**What you are asked to do:**
All lines in the data below carrying the string "ссылку" are to be located and copied.

________

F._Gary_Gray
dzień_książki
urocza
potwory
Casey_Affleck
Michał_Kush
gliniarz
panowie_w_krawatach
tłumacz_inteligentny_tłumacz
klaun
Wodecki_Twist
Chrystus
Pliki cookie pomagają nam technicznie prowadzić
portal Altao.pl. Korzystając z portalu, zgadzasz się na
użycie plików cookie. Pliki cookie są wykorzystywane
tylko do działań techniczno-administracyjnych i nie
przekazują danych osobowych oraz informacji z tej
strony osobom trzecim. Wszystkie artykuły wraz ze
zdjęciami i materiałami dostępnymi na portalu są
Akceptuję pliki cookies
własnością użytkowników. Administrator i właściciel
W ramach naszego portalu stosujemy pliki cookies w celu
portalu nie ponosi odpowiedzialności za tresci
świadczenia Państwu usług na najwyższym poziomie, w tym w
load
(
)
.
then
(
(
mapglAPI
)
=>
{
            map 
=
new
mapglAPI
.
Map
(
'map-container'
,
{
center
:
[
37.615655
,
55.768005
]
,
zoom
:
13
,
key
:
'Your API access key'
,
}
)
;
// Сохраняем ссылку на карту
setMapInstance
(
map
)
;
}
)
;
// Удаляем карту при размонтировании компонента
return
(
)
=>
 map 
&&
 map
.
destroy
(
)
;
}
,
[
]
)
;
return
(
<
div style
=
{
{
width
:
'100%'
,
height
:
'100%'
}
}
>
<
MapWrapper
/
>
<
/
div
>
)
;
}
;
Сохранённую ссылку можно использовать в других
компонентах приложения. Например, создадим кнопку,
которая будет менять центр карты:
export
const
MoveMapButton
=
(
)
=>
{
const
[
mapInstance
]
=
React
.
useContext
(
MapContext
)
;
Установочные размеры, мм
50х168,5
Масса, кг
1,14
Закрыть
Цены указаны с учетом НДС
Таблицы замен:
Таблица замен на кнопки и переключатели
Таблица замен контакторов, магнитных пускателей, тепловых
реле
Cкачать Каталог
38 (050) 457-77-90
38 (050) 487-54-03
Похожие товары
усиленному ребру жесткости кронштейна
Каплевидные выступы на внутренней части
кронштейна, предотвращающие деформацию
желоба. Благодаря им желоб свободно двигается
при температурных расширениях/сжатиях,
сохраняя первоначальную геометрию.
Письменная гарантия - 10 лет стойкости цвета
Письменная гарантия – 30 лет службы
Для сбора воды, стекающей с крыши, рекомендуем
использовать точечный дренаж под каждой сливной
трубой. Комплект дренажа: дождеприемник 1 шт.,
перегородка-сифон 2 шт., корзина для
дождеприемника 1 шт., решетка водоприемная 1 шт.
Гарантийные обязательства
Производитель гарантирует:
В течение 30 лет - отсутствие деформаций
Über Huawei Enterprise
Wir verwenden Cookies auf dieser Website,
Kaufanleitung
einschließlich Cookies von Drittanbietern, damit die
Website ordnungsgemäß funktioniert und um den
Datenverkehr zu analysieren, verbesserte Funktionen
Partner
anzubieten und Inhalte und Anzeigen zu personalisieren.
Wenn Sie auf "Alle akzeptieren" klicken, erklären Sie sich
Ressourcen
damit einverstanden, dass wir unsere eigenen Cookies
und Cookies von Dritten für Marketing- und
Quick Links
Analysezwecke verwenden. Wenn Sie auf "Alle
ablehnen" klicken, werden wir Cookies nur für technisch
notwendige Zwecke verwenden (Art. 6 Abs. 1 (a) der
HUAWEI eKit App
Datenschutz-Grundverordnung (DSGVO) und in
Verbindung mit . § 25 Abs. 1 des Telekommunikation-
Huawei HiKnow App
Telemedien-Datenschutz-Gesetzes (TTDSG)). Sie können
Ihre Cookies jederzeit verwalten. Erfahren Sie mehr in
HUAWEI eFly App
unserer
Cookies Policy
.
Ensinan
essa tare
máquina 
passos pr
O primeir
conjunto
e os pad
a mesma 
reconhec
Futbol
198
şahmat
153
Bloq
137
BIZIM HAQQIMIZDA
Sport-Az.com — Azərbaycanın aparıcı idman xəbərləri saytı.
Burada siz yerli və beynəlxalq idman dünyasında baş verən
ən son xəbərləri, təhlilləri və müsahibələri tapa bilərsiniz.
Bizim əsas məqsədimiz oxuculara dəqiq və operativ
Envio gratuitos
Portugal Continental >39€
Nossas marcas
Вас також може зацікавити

________

**Solution:**
// Сохраняем ссылку на карту
Сохранённую ссылку можно использовать в других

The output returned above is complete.